As many as 44 districts have reported a high case positivity and the Delta-driven second wave is still not over, warned VK Paul, who heads the government's Covid task force. Eighteen districts showed an increasing trend in cases in the last four weeks, according to the government.
"Delta variant is a dominant problem. The pandemic is still raging and the second wave is persisting in our own country," Dr Paul said, expressing concern about the R-factor or the reproductive rate of a virus, which indicates how fast it is spreading.
"Please remember that R number should be 0.6 or below. If it has gone over 1, it shows it is a significant problem and the virus wants to spread," said Dr Paul.
He said the number of districts with high positivity had decreased from the previous week but per state, the number of districts with high positivity had decreased from the previous week. Now new states are showing districts with high positivity, he said.
The states where the R-factor is more than one are Himachal Pradesh, Jammu and Kashmir, Lakshadweep, Tamil Nadu, Mizoram, Karnataka, Puducherry and Kerala.
Only Andhra Pradesh and Maharashtra show a declining trend and states like Bengal, Nagaland, Haryana, Goa, Delhi and Jharkhand the R-factor is at 1.
"Whenever R number is above one, it means that the case trajectory is increasing and it needs to be controlled," explained Lav Agarwal, Joint Secretary, Union Health Ministry.
He said the US, Canada, Australia and India have an R number of 1.2 on average. This means one infected person is infecting more than one.
The 'R' factor - a statistic used worldwide to track and control the spread of the virus - is a measure of how many people are being infected by one infected person.
An 'R' of 2.0 indicates that one person with COVID-19 will, on average, infect two others.

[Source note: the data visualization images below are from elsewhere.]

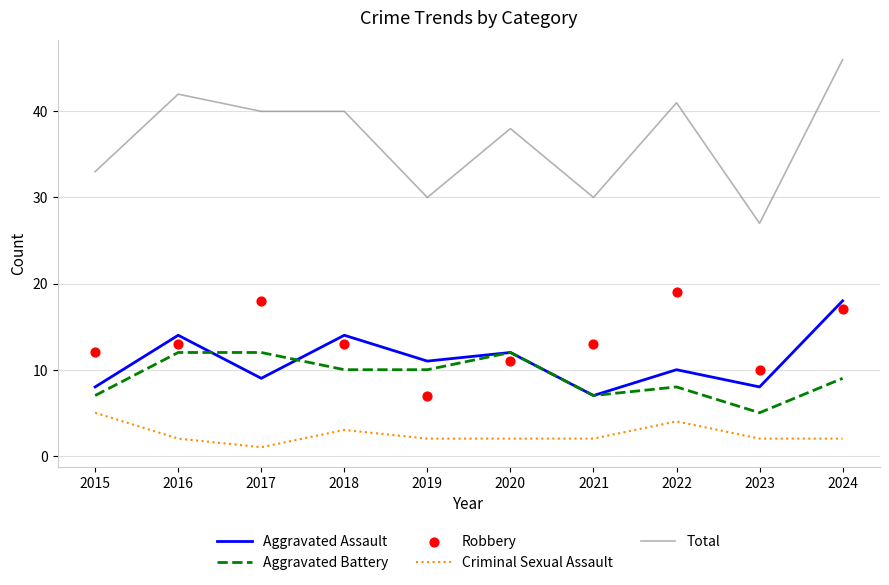

What are all the series names shown in the legend?

Aggravated Assault, Aggravated Battery, Criminal Sexual Assault, Total, Robbery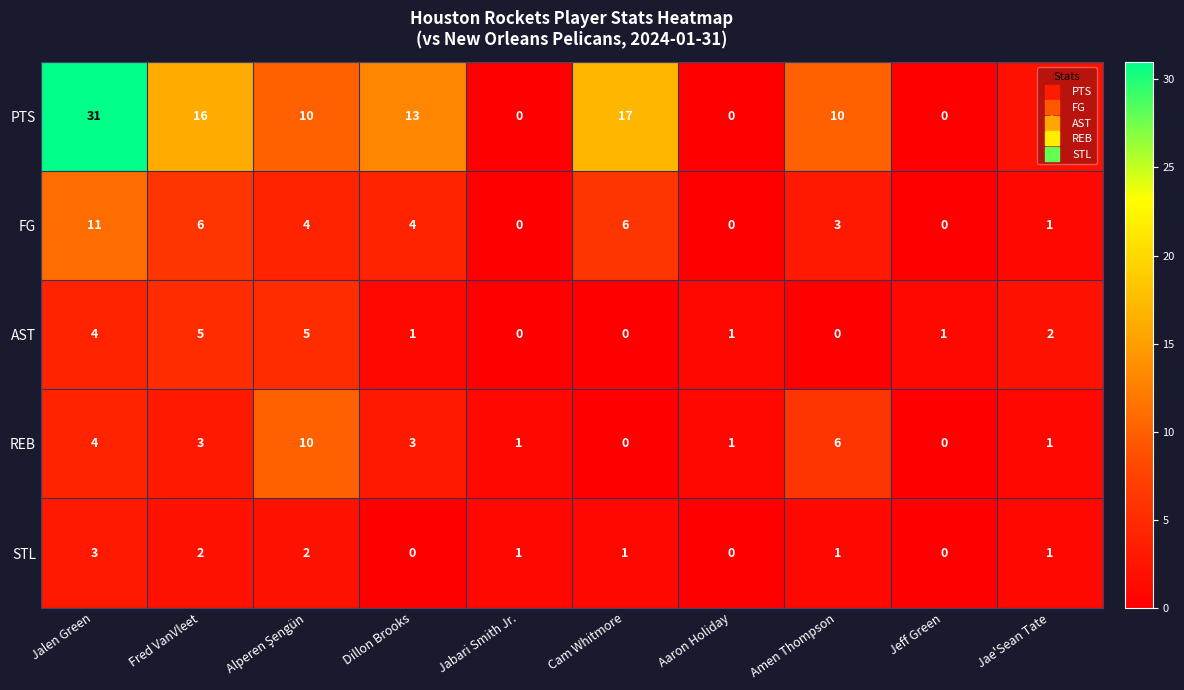

What is the sum of all STL values?

11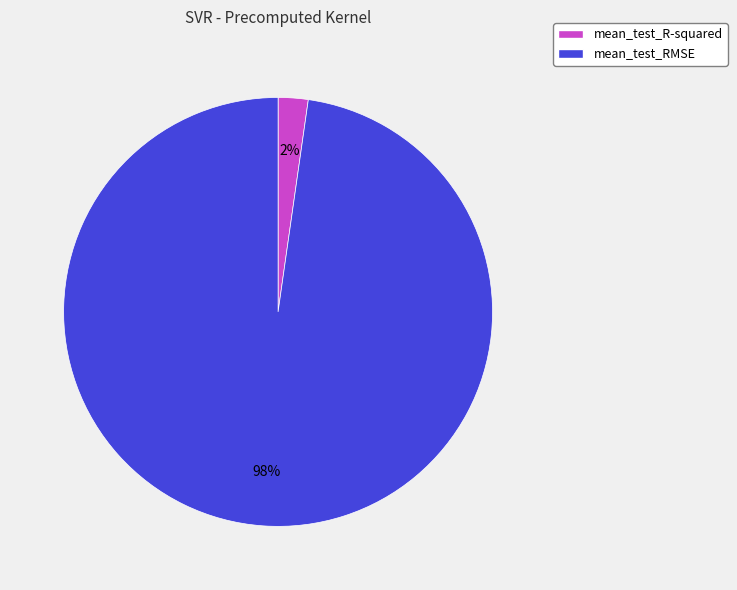

Which slice is the largest?

mean_test_RMSE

Each of those two will infect two more (spreading the disease to an average of four people).
In a pandemic, the ideal 'R' target is below 1.0, which ensures that the virus will eventually stop spreading because it cannot infect enough people to sustain the outbreak.
On Tuesday, India reported 30,549 new Covid cases and 422 deaths in the past 24 hours. It is a sharp drop from the 40,134 cases reported on Monday.